[EXERCISE DETAILS]
Please count the lines in this listing that include the string "thumb", and give only the number.

[DATA EXCERPTS]

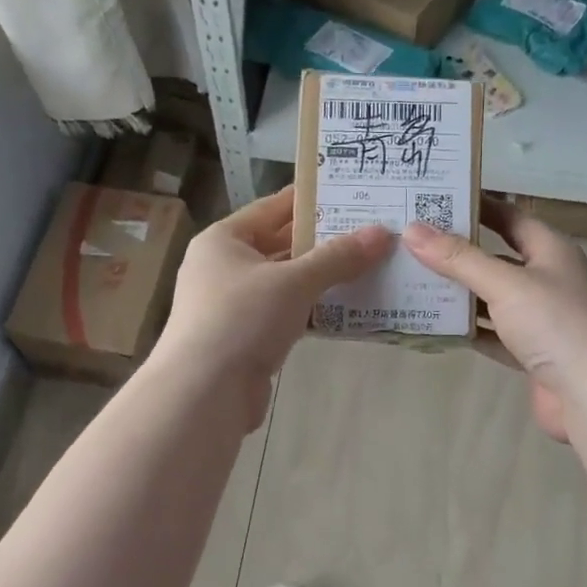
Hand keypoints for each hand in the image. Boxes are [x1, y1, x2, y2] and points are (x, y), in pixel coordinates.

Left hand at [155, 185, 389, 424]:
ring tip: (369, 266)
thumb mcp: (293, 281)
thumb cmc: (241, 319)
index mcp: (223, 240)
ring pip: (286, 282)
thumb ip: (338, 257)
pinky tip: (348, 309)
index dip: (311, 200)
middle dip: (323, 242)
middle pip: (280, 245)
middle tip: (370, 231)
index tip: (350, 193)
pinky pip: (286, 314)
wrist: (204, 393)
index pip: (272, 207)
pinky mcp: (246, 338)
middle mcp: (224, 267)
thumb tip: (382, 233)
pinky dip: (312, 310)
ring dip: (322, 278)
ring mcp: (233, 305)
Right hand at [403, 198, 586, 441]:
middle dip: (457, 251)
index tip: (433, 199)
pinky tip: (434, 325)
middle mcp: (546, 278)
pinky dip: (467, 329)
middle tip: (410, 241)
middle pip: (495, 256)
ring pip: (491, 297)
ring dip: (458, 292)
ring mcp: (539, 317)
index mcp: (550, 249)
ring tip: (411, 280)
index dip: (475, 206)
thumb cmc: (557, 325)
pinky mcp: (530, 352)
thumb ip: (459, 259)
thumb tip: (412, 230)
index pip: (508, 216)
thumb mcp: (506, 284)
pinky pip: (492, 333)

[ANSWER TO THIS TASK]
8